What this exercise asks:
(1) From the article on retro-style video games, copy word for word the passage starting at "Shovel Knight: Treasure Trove is" and ending at "and King Knight.".
(2) Continue the article on retro-style video games from the point where it stops.

Document excerpt:
·····

Instead, the game chooses to use a strategic tile-based style of combat similar to games like Fire Emblem.

Triangle Strategy doesn’t hit quite the same highs as its predecessor but still manages to blend old-school retro graphics with modern gameplay and storytelling advances.

Those who love to control large armies of units and strategically calculate each decision for optimal plays will feel right at home playing Triangle Strategy.

5. Shovel Knight: Treasure Trove

Shovel Knight is a pixel game that proved to the world that high-end graphics do not make a game automatically good.

Shovel Knight also played a huge hand in keeping retro games and old-school platformers alive by providing audiences with some of the toughest platforming challenges they had experienced in years.

Shovel Knight is an amazing indie game and showed people that a AAA budget isn’t required to create the next big hit. Indie games can be just as successful as big-budget titles if given enough care and attention.

Shovel Knight: Treasure Trove is a package deal containing every single Shovel Knight game. There are four additional games that come with this bundle.

These additional games allow you to play as several new characters, including Plague Knight, Specter Knight, and King Knight.

Each new character switches up the gameplay with new abilities and different movement options. You will need to master each character’s mechanics if you are to conquer the full Shovel Knight saga.

There are tons of movement and combat options to try out in Shovel Knight, along with some of the tightest platforming challenges of any platformer.

The gameplay is challenging but fair, and most deaths can be traced back to something you as a player did wrong as opposed to an unfair glitch in the software.

Shovel Knight’s pixel art style is truly timeless and will surely continue to be well-received long after the most recent AAA action title’s graphics become outdated.

Shovel Knight is partly responsible for the resurgence of retro-style side-scrolling platformer games.

If you love the pixel art genre of games, you should thank Shovel Knight for being as great as it is.

4. Undertale

There isn’t much to say about Undertale that hasn’t been said already. The title is a surreal and fantastical experience inspired by the Mother series (particularly, Earthbound and Mother 3).

In this game, you will find yourself having been transported to a strange new world. Here, you will need to embark on a journey in order to save this location while also finding a way back home.

Undertale’s gameplay features both a top-down pixelized exploration portion which then shifts into a POV turn-based battle system during combat.

Additionally, certain battles will incorporate bullet hell scenarios in which you must pilot a small heart while avoiding an onslaught of incoming obstacles.

Undertale’s gameplay is very fun and can get super challenging the further into the game you progress.

Furthermore, the game also features a branching path system, where decisions you make in the game will directly influence the type of ending you receive.

For example, players can choose to spare or kill enemies in the game, and your choice, either way, will result in a different finale.

Some of the toughest bosses in the game are hidden behind these secret endings, so the game more than encourages repeat playthroughs.

We couldn’t talk about Undertale without talking about, arguably, the most appealing and unique aspect of the game. This would be its writing and characters.

The Mother series of games had always featured strange and disturbing enemies. Giygas and Porky are two examples of incredibly unsettling enemies that feel out of place in what appears to be a game for children.

Undertale includes the same kind of enemies that drastically shift the game’s tone from a lighthearted adventure into a psychological thriller.

·····

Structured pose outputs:

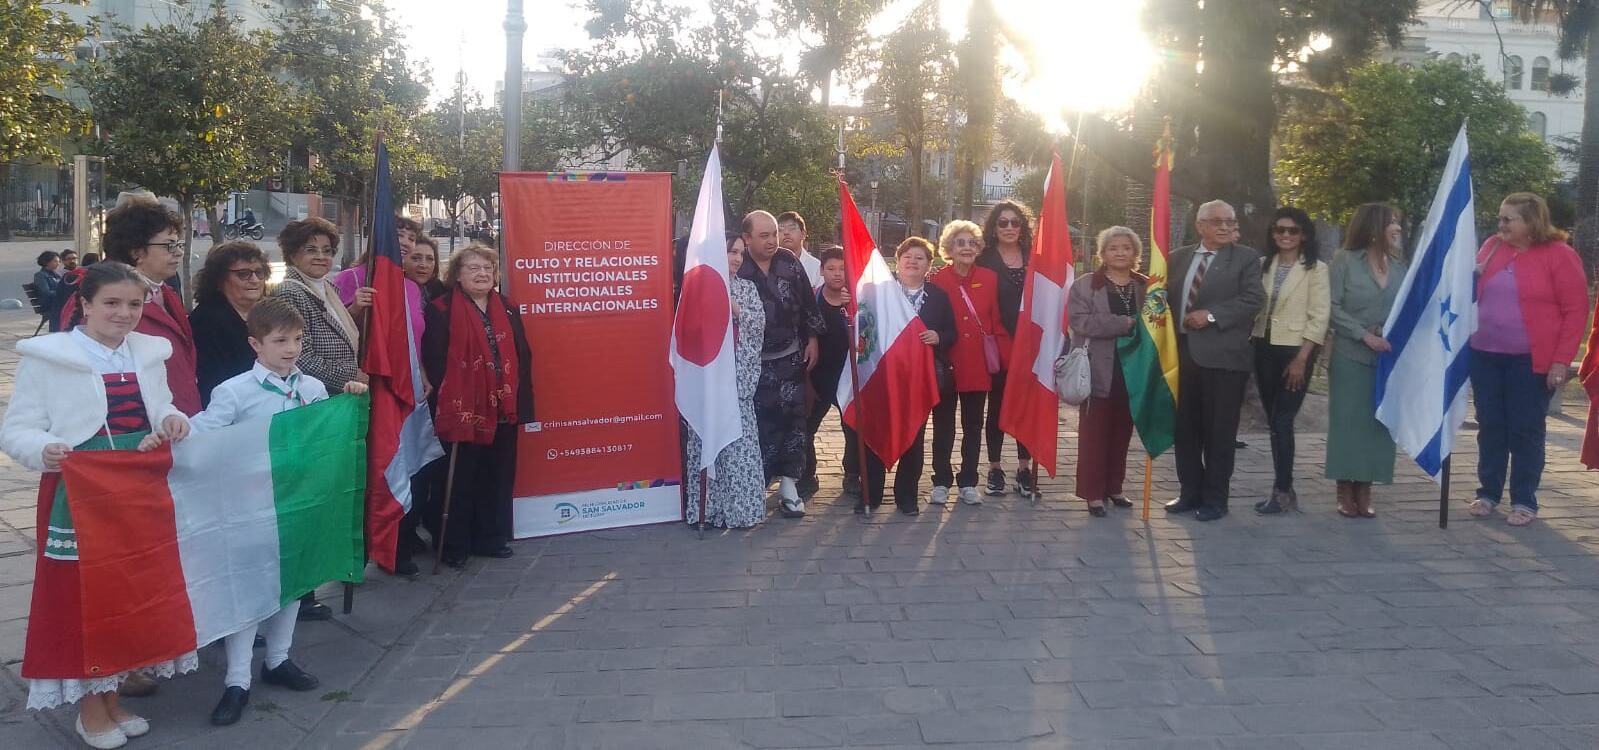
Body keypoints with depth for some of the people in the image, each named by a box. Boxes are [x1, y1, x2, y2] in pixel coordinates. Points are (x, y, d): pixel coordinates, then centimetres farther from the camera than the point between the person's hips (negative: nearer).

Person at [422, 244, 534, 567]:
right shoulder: (442, 311, -4)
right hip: (464, 410, -5)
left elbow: (522, 356, 11)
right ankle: (455, 545, 14)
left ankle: (492, 538, 23)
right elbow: (433, 361, -10)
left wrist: (522, 403, 5)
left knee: (498, 477, 11)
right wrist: (445, 404, -16)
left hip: (502, 410, 5)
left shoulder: (507, 309, 12)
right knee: (461, 479, 3)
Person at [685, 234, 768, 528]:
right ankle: (708, 506, 7)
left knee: (740, 438, -1)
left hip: (739, 372, 3)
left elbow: (760, 321, 3)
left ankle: (740, 506, 6)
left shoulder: (746, 288, 14)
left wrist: (736, 309, -9)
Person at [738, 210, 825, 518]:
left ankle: (788, 483, 10)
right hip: (752, 361, -3)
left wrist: (812, 340, 7)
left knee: (792, 417, 1)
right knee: (758, 421, 0)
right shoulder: (736, 269, -10)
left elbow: (808, 304, 8)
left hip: (789, 357, 3)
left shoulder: (790, 264, 0)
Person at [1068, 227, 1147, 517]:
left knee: (1122, 433, 11)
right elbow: (1081, 321, -16)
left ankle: (1114, 487, 23)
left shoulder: (1147, 286, 10)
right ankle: (1094, 493, 4)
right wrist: (1126, 323, -18)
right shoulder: (1084, 285, -2)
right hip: (1098, 372, -4)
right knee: (1094, 434, -1)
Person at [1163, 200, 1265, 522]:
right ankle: (1190, 492, 23)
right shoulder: (1179, 258, 13)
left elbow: (1253, 299, -11)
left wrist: (1212, 315, -19)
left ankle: (1215, 499, 13)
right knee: (1185, 429, 10)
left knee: (1219, 432, 2)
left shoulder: (1246, 258, 1)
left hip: (1222, 356, -4)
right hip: (1183, 353, 4)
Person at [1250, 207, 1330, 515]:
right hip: (1264, 350, 5)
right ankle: (1284, 491, 16)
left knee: (1282, 422, -6)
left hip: (1294, 351, -5)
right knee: (1273, 422, 8)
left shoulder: (1315, 268, -5)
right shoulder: (1265, 266, 10)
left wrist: (1301, 359, -15)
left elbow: (1319, 318, -10)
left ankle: (1283, 491, 4)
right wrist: (1251, 347, 1)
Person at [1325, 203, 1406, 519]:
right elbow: (1333, 307, -7)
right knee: (1347, 422, -1)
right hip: (1350, 355, -4)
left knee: (1378, 423, 4)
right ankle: (1345, 492, 6)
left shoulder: (1398, 266, 10)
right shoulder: (1345, 260, -1)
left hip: (1388, 357, 4)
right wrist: (1365, 335, -16)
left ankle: (1364, 490, 11)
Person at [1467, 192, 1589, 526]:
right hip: (1485, 355, 5)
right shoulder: (1492, 247, 8)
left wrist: (1561, 361, -13)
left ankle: (1524, 501, 12)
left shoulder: (1559, 254, -7)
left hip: (1530, 360, -4)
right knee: (1490, 427, 10)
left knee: (1526, 431, 3)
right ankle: (1488, 492, 20)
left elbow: (1576, 311, -8)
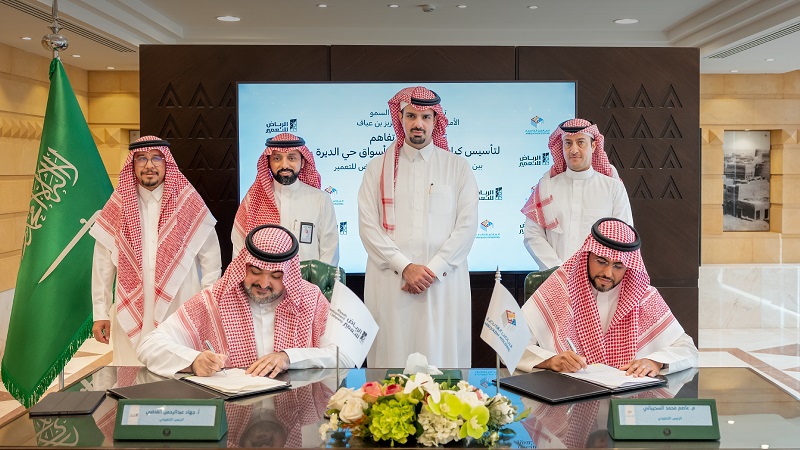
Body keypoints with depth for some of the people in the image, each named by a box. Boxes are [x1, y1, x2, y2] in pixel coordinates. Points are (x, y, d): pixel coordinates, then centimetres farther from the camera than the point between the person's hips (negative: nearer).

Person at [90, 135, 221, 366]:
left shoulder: (189, 202, 1)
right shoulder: (118, 206, 5)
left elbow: (210, 258, 3)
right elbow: (103, 264, 6)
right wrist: (100, 313, 5)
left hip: (181, 312, -1)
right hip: (131, 316, 2)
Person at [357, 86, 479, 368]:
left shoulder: (457, 167, 9)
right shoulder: (377, 168, 10)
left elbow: (467, 226, 1)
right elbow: (368, 226, 1)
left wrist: (433, 270, -9)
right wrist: (405, 267, -10)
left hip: (444, 283, 0)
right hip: (389, 282, 1)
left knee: (442, 355, -2)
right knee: (393, 355, 0)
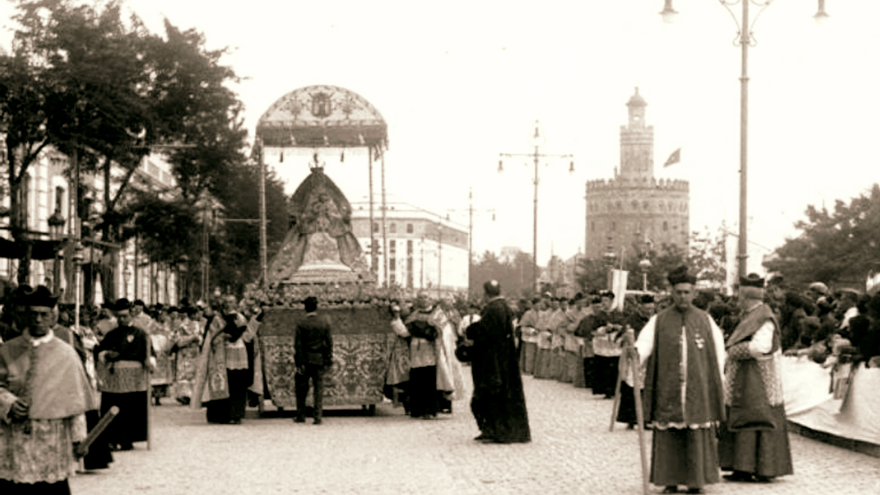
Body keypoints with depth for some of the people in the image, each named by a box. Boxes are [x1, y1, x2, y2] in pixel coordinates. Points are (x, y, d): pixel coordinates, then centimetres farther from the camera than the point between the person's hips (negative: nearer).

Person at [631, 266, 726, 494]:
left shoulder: (704, 320, 7)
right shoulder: (659, 321, 4)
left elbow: (718, 352, 10)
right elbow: (644, 344, -9)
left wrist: (716, 383, 5)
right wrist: (635, 352, -31)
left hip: (697, 389, 0)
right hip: (668, 389, 0)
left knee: (697, 436, -1)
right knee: (668, 436, 0)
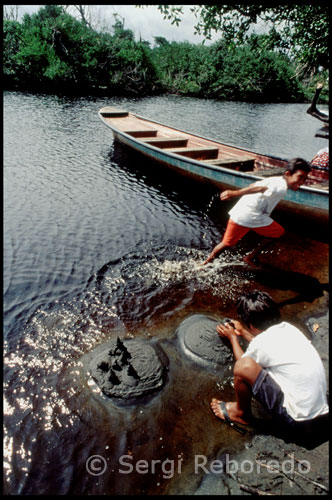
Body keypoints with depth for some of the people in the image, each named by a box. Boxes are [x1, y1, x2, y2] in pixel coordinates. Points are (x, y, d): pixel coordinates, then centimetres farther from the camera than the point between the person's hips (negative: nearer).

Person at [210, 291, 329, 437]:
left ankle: (242, 413, 10)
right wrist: (242, 331, 28)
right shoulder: (287, 328, 0)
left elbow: (243, 364, 3)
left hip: (295, 421, -8)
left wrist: (232, 337, 15)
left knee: (243, 366, -18)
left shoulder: (261, 343, -21)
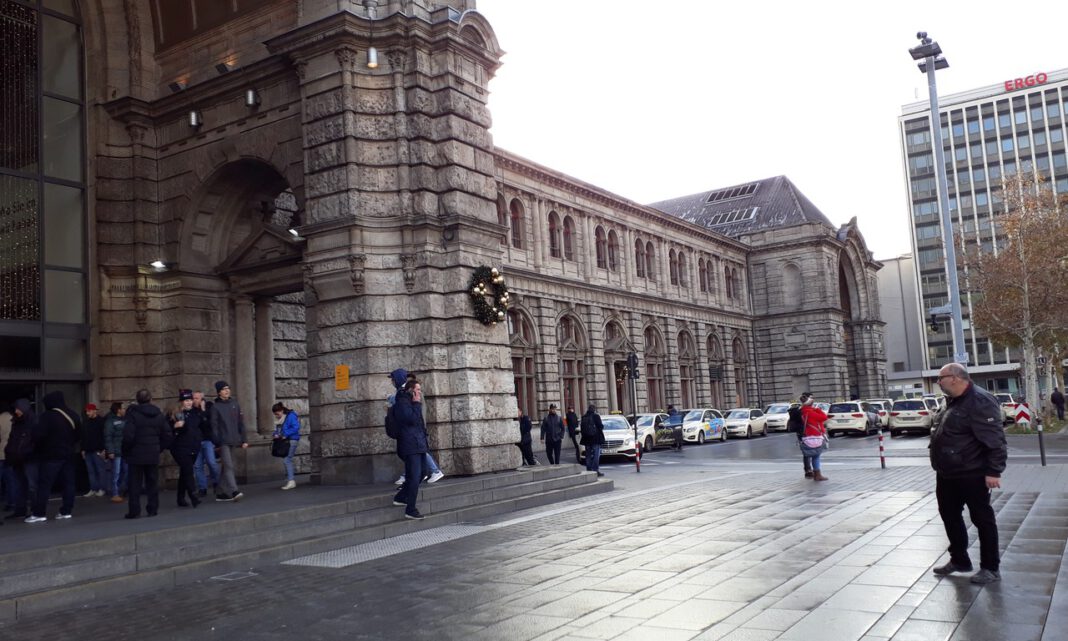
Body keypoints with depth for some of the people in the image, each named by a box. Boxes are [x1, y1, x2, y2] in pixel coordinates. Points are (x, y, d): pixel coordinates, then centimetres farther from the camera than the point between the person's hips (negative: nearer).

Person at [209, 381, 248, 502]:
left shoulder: (235, 404, 11)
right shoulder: (215, 407, -2)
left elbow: (241, 423, 13)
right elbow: (214, 426, -5)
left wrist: (244, 440, 9)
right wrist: (216, 443, -9)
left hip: (233, 441, 5)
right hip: (223, 441, -5)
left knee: (227, 467, 9)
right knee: (228, 466, -14)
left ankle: (221, 493, 16)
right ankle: (234, 491, -21)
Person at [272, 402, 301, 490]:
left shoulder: (291, 416, -11)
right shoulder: (279, 419, 14)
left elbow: (296, 427, -20)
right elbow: (277, 429, 23)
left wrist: (285, 435, -21)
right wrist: (276, 434, 0)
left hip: (292, 441, -9)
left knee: (286, 460, -14)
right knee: (287, 461, 11)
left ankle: (291, 481, -14)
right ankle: (291, 480, 19)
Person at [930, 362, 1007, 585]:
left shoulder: (980, 401, -20)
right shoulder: (955, 401, 12)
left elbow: (995, 440, -24)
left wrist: (993, 470, -26)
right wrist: (941, 465, 22)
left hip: (972, 475, -10)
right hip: (948, 475, 10)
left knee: (982, 519, 3)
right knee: (950, 516, 17)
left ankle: (991, 568, 14)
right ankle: (959, 560, 32)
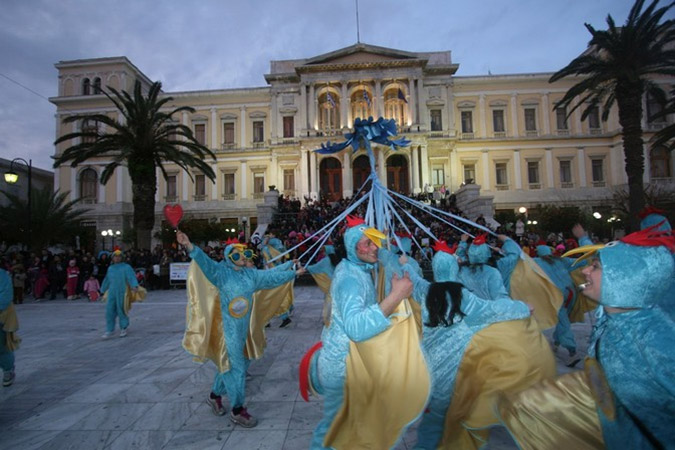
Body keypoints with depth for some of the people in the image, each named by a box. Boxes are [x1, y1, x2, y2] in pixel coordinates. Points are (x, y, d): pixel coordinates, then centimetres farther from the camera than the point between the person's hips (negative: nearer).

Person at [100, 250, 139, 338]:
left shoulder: (126, 267, -3)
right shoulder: (110, 268, 14)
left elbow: (131, 277, -15)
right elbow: (107, 280, 25)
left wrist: (134, 286, -31)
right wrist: (103, 290, 31)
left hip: (122, 293, -4)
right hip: (112, 293, 4)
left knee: (121, 311, 3)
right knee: (110, 310, 1)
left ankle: (123, 329, 19)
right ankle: (109, 330, 10)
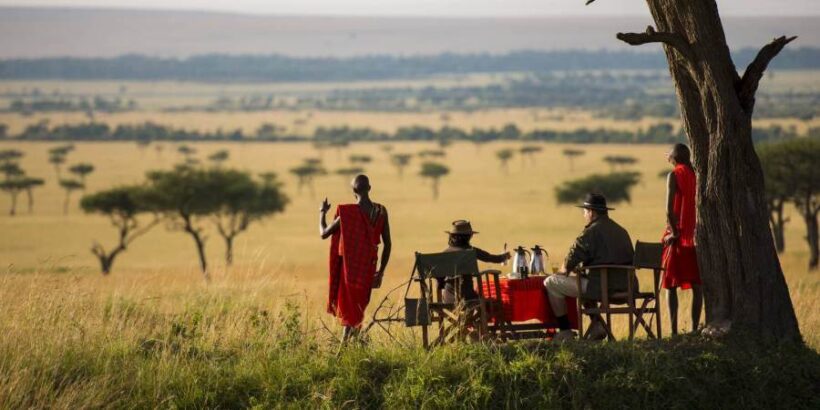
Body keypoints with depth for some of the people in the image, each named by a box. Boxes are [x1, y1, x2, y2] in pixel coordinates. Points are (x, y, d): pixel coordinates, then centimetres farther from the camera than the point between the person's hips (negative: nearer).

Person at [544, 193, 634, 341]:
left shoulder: (591, 232, -11)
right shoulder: (621, 231, 15)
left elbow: (571, 260, -10)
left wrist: (564, 270, 15)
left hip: (601, 286, -9)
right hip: (623, 285, 9)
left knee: (551, 283, 1)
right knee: (583, 282, 39)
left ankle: (565, 331, 3)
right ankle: (597, 324, 26)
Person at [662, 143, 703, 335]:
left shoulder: (674, 175, -7)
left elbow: (669, 208, -15)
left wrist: (673, 232, -8)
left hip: (679, 235, -5)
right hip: (697, 236, 5)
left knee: (671, 285, 0)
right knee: (696, 285, 6)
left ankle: (674, 331, -7)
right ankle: (694, 329, 4)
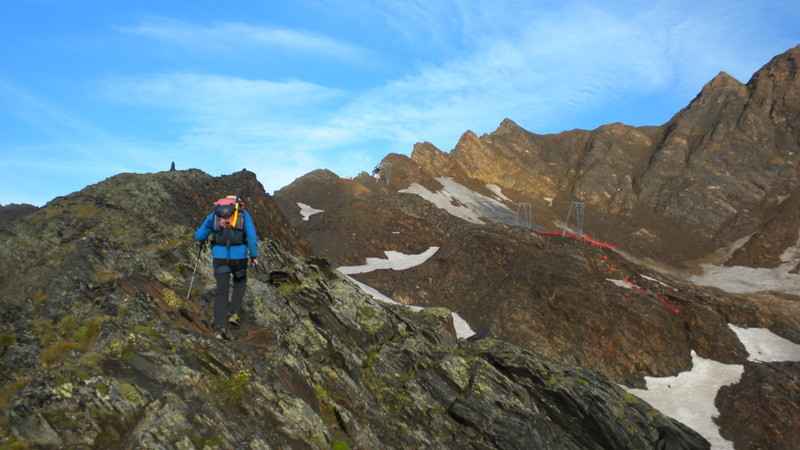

·····

Expected responses:
(1)
Shovel Knight: Treasure Trove is a package deal containing every single Shovel Knight game. There are four additional games that come with this bundle.

These additional games allow you to play as several new characters, including Plague Knight, Specter Knight, and King Knight.

(2)
Contrastly, both games feature an array of hilarious enemies as well. Where the Mother series had standouts like the Negative Man, Undertale has a huge cast of entertaining characters for you to fall in love with.

Undertale is less of a traditional video game and more of an experience. The game can really only be understood and appreciated for what it is, having played through it.

Deltarune is already shaping up to be an amazing subsequent release from the ingenious mind of Toby Fox, and we cannot wait to see more of what his team has to offer.

3. Sonic Mania

Love him or hate him, Sonic is responsible for some of the biggest revolutions in all of gaming (both positively and negatively).

Games like Sonic ’06 and Sonic Boom set the standard for how not to release a game. These were both buggy messes filled with gimmicks that no one had asked for.

However, for every game like Sonic Boom handed to us, we received a game like Sonic Generations to keep things balanced. Sonic Team clearly had it in them to make a great Sonic game but simply refused to do so.

Thankfully, a group of Sonic enthusiasts took it upon themselves to create their own Sonic game and managed to make of the best 2D Sonic games since the likes of Sonic Advance and Sonic Rush.

Sonic Mania reimagines classic stages from old-school Sonic games and gives them a fresh coat of paint. Every level in Sonic Mania feels brand-new despite most of the concept ideas coming from past Sonic titles.

The gameplay is what Sonic fans have been asking for all this time. Fast-paced, highly reactive, and chaotic fun as you zoom through stages at supersonic speed.

No gimmicks, no convoluted storylines, just pure unadulterated Blue Blur goodness.

The game is so amazing that Sonic Team themselves decided to take on the developers to finalize the title for commercial release.

Hopefully, Sonic Mania shows the devs at Sonic Team that Sonic fans know what they want and know what makes a good Sonic game.

Sonic Mania was a step in the right direction, and we can only hope that Sonic continues to be a success going forward.

2. Octopath Traveler

Octopath Traveler is an homage to the pixelized turn-based JRPGs of a bygone era. The game features eight unique stories led by eight unique protagonists, all of whom have a different story to tell.

Each of these stories stands on its own, but as you play through the entire game, you will notice that each tale starts to intersect with the other characters.

While some of these stories can be fairly predictable, certain stories, in particular, will leave you with your jaw hanging open.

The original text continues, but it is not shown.